* **Input for this task**
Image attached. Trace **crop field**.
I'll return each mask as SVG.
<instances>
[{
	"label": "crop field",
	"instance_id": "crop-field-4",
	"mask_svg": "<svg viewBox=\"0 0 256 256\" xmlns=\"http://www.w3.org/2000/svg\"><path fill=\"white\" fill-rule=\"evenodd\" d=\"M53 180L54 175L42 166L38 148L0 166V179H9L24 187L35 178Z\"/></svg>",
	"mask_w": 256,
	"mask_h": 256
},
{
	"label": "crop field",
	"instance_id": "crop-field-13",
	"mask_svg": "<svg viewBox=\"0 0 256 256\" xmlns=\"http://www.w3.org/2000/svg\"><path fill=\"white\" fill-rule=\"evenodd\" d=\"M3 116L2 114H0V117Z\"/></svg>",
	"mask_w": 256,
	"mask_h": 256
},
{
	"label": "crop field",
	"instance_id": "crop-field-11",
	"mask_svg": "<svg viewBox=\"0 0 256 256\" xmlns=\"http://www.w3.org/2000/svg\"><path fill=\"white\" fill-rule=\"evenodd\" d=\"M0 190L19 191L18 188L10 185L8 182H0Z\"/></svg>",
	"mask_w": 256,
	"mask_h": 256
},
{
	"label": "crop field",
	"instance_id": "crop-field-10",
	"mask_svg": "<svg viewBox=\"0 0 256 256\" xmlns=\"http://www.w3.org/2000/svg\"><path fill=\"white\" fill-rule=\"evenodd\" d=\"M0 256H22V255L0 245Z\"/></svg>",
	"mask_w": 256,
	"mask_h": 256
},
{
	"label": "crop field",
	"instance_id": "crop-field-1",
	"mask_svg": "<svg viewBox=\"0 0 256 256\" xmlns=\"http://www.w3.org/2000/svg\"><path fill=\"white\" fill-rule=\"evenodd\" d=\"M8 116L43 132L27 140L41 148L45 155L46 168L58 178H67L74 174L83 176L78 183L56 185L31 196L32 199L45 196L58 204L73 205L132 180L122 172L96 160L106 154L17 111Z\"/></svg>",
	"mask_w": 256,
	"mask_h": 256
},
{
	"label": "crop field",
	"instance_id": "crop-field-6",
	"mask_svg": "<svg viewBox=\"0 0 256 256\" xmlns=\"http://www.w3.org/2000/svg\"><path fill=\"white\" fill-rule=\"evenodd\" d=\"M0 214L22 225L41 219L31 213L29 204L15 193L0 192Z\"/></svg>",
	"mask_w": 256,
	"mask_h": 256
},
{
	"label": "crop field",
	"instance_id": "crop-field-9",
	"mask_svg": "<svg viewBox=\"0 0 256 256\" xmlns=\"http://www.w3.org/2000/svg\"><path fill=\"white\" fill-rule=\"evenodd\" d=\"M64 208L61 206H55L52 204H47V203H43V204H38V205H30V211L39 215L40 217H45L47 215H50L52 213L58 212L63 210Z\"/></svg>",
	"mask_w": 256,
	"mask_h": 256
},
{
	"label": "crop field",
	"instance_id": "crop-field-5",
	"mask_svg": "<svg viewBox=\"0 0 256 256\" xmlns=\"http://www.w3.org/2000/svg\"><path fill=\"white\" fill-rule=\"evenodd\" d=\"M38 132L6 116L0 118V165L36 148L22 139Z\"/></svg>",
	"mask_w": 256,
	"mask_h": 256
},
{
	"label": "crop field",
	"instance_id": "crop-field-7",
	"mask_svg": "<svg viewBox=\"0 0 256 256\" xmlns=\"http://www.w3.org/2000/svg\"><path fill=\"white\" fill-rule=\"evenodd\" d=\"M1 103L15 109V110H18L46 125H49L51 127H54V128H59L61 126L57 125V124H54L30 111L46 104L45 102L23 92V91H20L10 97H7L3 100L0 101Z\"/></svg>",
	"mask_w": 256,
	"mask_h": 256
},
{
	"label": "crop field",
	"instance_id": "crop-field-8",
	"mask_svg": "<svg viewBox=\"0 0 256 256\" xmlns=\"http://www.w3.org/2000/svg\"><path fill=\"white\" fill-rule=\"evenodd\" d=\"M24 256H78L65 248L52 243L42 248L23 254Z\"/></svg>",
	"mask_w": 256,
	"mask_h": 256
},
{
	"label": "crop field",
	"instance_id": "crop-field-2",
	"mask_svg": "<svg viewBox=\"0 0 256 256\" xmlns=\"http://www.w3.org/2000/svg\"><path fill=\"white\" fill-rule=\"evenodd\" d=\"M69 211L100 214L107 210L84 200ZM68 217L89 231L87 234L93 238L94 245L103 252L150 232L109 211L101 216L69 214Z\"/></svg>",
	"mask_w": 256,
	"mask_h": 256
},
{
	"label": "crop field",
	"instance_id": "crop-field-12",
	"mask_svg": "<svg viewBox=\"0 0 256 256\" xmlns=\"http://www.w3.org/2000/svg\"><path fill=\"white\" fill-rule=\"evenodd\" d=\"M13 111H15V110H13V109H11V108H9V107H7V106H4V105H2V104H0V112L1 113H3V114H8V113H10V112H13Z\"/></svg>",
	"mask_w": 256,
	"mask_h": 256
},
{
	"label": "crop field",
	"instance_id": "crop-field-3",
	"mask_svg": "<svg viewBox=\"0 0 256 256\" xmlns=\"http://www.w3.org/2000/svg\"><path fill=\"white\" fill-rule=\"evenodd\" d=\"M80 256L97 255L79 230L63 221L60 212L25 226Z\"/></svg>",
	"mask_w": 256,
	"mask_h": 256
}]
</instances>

* **Task prompt**
Copy out every one of the lines above, character for character, with nothing changed.

* **Final answer**
Image attached. Trace **crop field**.
I'll return each mask as SVG.
<instances>
[{
	"label": "crop field",
	"instance_id": "crop-field-4",
	"mask_svg": "<svg viewBox=\"0 0 256 256\" xmlns=\"http://www.w3.org/2000/svg\"><path fill=\"white\" fill-rule=\"evenodd\" d=\"M53 180L54 175L42 166L38 148L0 166V179H9L24 187L35 178Z\"/></svg>",
	"mask_w": 256,
	"mask_h": 256
},
{
	"label": "crop field",
	"instance_id": "crop-field-13",
	"mask_svg": "<svg viewBox=\"0 0 256 256\" xmlns=\"http://www.w3.org/2000/svg\"><path fill=\"white\" fill-rule=\"evenodd\" d=\"M3 116L2 114H0V117Z\"/></svg>",
	"mask_w": 256,
	"mask_h": 256
},
{
	"label": "crop field",
	"instance_id": "crop-field-11",
	"mask_svg": "<svg viewBox=\"0 0 256 256\" xmlns=\"http://www.w3.org/2000/svg\"><path fill=\"white\" fill-rule=\"evenodd\" d=\"M0 190L19 191L18 188L10 185L8 182H0Z\"/></svg>",
	"mask_w": 256,
	"mask_h": 256
},
{
	"label": "crop field",
	"instance_id": "crop-field-10",
	"mask_svg": "<svg viewBox=\"0 0 256 256\" xmlns=\"http://www.w3.org/2000/svg\"><path fill=\"white\" fill-rule=\"evenodd\" d=\"M0 256H22V255L0 245Z\"/></svg>",
	"mask_w": 256,
	"mask_h": 256
},
{
	"label": "crop field",
	"instance_id": "crop-field-1",
	"mask_svg": "<svg viewBox=\"0 0 256 256\" xmlns=\"http://www.w3.org/2000/svg\"><path fill=\"white\" fill-rule=\"evenodd\" d=\"M8 116L43 132L27 140L41 148L45 155L46 168L58 178H67L74 174L83 176L78 183L56 185L31 196L32 199L45 196L58 204L73 205L132 180L122 172L96 160L106 154L17 111Z\"/></svg>",
	"mask_w": 256,
	"mask_h": 256
},
{
	"label": "crop field",
	"instance_id": "crop-field-6",
	"mask_svg": "<svg viewBox=\"0 0 256 256\" xmlns=\"http://www.w3.org/2000/svg\"><path fill=\"white\" fill-rule=\"evenodd\" d=\"M0 214L22 225L41 219L31 213L29 204L15 193L0 192Z\"/></svg>",
	"mask_w": 256,
	"mask_h": 256
},
{
	"label": "crop field",
	"instance_id": "crop-field-9",
	"mask_svg": "<svg viewBox=\"0 0 256 256\" xmlns=\"http://www.w3.org/2000/svg\"><path fill=\"white\" fill-rule=\"evenodd\" d=\"M64 208L61 206H55L52 204H47V203H43V204H38V205H30V211L39 215L40 217H45L47 215H50L52 213L58 212L63 210Z\"/></svg>",
	"mask_w": 256,
	"mask_h": 256
},
{
	"label": "crop field",
	"instance_id": "crop-field-5",
	"mask_svg": "<svg viewBox=\"0 0 256 256\" xmlns=\"http://www.w3.org/2000/svg\"><path fill=\"white\" fill-rule=\"evenodd\" d=\"M38 132L6 116L0 118V165L36 148L22 139Z\"/></svg>",
	"mask_w": 256,
	"mask_h": 256
},
{
	"label": "crop field",
	"instance_id": "crop-field-7",
	"mask_svg": "<svg viewBox=\"0 0 256 256\" xmlns=\"http://www.w3.org/2000/svg\"><path fill=\"white\" fill-rule=\"evenodd\" d=\"M1 103L15 109V110H18L46 125H49L51 127H54V128H59L61 126L57 125V124H54L30 111L46 104L45 102L23 92V91H20L10 97H7L3 100L0 101Z\"/></svg>",
	"mask_w": 256,
	"mask_h": 256
},
{
	"label": "crop field",
	"instance_id": "crop-field-8",
	"mask_svg": "<svg viewBox=\"0 0 256 256\" xmlns=\"http://www.w3.org/2000/svg\"><path fill=\"white\" fill-rule=\"evenodd\" d=\"M24 256H78L65 248L52 243L42 248L23 254Z\"/></svg>",
	"mask_w": 256,
	"mask_h": 256
},
{
	"label": "crop field",
	"instance_id": "crop-field-2",
	"mask_svg": "<svg viewBox=\"0 0 256 256\" xmlns=\"http://www.w3.org/2000/svg\"><path fill=\"white\" fill-rule=\"evenodd\" d=\"M69 211L100 214L107 210L84 200ZM68 217L89 231L87 234L93 238L94 245L103 252L150 232L109 211L101 216L69 214Z\"/></svg>",
	"mask_w": 256,
	"mask_h": 256
},
{
	"label": "crop field",
	"instance_id": "crop-field-12",
	"mask_svg": "<svg viewBox=\"0 0 256 256\" xmlns=\"http://www.w3.org/2000/svg\"><path fill=\"white\" fill-rule=\"evenodd\" d=\"M13 111H15V110H13V109H11V108H9V107H7V106H4V105H2V104H0V112L1 113H3V114H8V113H10V112H13Z\"/></svg>",
	"mask_w": 256,
	"mask_h": 256
},
{
	"label": "crop field",
	"instance_id": "crop-field-3",
	"mask_svg": "<svg viewBox=\"0 0 256 256\" xmlns=\"http://www.w3.org/2000/svg\"><path fill=\"white\" fill-rule=\"evenodd\" d=\"M80 256L97 255L79 230L63 221L60 212L25 226Z\"/></svg>",
	"mask_w": 256,
	"mask_h": 256
}]
</instances>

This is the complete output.